Dîvân-ı hümâyûnda işler çok olduğu zaman kubbe vezirleri vezîriâzamın izniyle
tuğra çekerek nişancıya yardım ederlerdi.
Kubbe
vezirleri zaman zaman serasker veya serdâr ünvâniyle sefere me’mur edilirlerdi.

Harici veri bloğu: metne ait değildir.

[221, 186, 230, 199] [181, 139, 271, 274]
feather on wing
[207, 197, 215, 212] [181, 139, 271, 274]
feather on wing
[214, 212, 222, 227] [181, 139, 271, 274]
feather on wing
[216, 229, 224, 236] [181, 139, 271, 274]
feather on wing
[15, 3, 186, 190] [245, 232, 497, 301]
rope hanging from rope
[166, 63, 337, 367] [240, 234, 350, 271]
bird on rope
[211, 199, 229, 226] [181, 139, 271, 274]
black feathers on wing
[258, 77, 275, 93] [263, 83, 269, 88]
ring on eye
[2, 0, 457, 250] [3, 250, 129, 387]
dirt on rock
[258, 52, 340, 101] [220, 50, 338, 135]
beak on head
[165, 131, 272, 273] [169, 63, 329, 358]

Böyle durumda maiyyetine kapıkulu askerinden münâsip miktarda yeniçeri, cebeci,
topçu ve süvari askeri verilirdi. Ayrıca mâlî işlerini görmek üzere bir
defterdâr veya defterdâr makamında bir hazîne kâtibi bulunur ve kendi tezkirecisi
de reîsülküttâb vazifesi görürdü. Serdâr vezir hareketinden itibaren dîvân
kurar, dâva dinlerdi. Maiyyetindeki vazîfe sahipleriyle gideceği mıntıkalardaki
azl ve tâyin hususunda selâhiyeti vardı. Dönüşünde yaptığı işler hakkında
dîvân-ı hümâyûna bilgi verirdi.
Yine
vezirler bir vazifeyle taşraya çıktıklarında, eyâletine gidinceye kadar yol
üzerinde dâvalara bakmak ve karar almak selâhiyetine sahiptiler. Aynı durum
İstanbul’a dönen vezirler için de geçerliydi. Ancak, kendisi bir vezîrin
eyâletine uğrarsa orada dâvanın hâllini ona havale ederdi.
Vezirler
gelir bakımından büyük imkânlara sâhib olup, bunların başlıca gelir
kaynaklarını kendilerine tahsis edilen haslar teşkil ederdi. Fâtih
kanunnâmesine göre; bir vezîrin haslarının yıllık geliri bir milyon iki yüz bin
akçe idi. Bunlar diğer Türk İslâm devletlerinde olduğu gibi ganimetlerden de
pay alırlardı. Vezir kendi hasının her beş bin akçelik geliri için sefere bir
cebelü asker götürmeye mecburdu.
Yaşı
itibariyle hizmet yapamayacak bir dereceye gelen veyahut uzun tecrübelerle
idâri ve askerî aczi anlaşılan bir vezir, tekâüd edilerek kendisine
geçinebilecek kadar tekâüd hasları veya bir mahallin mukâtaasından veya başka
bir yerden muayyen bir para verilirdi.
Vezirler
hakkında şikâyet olur ve hakkındaki şüpheler sabit olursa, kendisinden vezirlik
alâmetleri ve rütbeleri alınarak belli bir mahalde ikâmete mecbur tutulurlardı.
Eğer halka zulüm ettikleri duyulursa, muhakeme edilerek cezalandınlırlardı.
Kalabalık
maiyyetlere sâhib olan vezirlerin emirleri altında en az üç yüz kişi bulunurdu.
Kapı halkı denilen bu maiyyetin kalabalığı vezîrin derecesini gösteren bir
ölçüydü.
Her
vezîrin dokuz kat mehterhanesi vardı. Fakat bu mehterhanede pâdişâhlık alâmeti
olan kös bulunmazdı.
¾¾¾¾¾¾¾¾¾¾¾¾¾¾¾¾¾¾¾¾¾¾¾
1) Lütfi Paşa Târihi; sh. 453
2) Medeniyeti İslâmiye Târihi (C. Zeydan);
cild-1, sh. 132
3) Târih-i Peçevî; cild-1, sh. 485
4) Osmanlı Devletinin Merkez ve Bahriye
Teşkilâtı; sh. 186 v.d.
5) Osmanlı İmparatorluğu’nun Kuruluş Döneminde
Vezîrîâzâmlık (A. Taneri); sh. 40 v.d.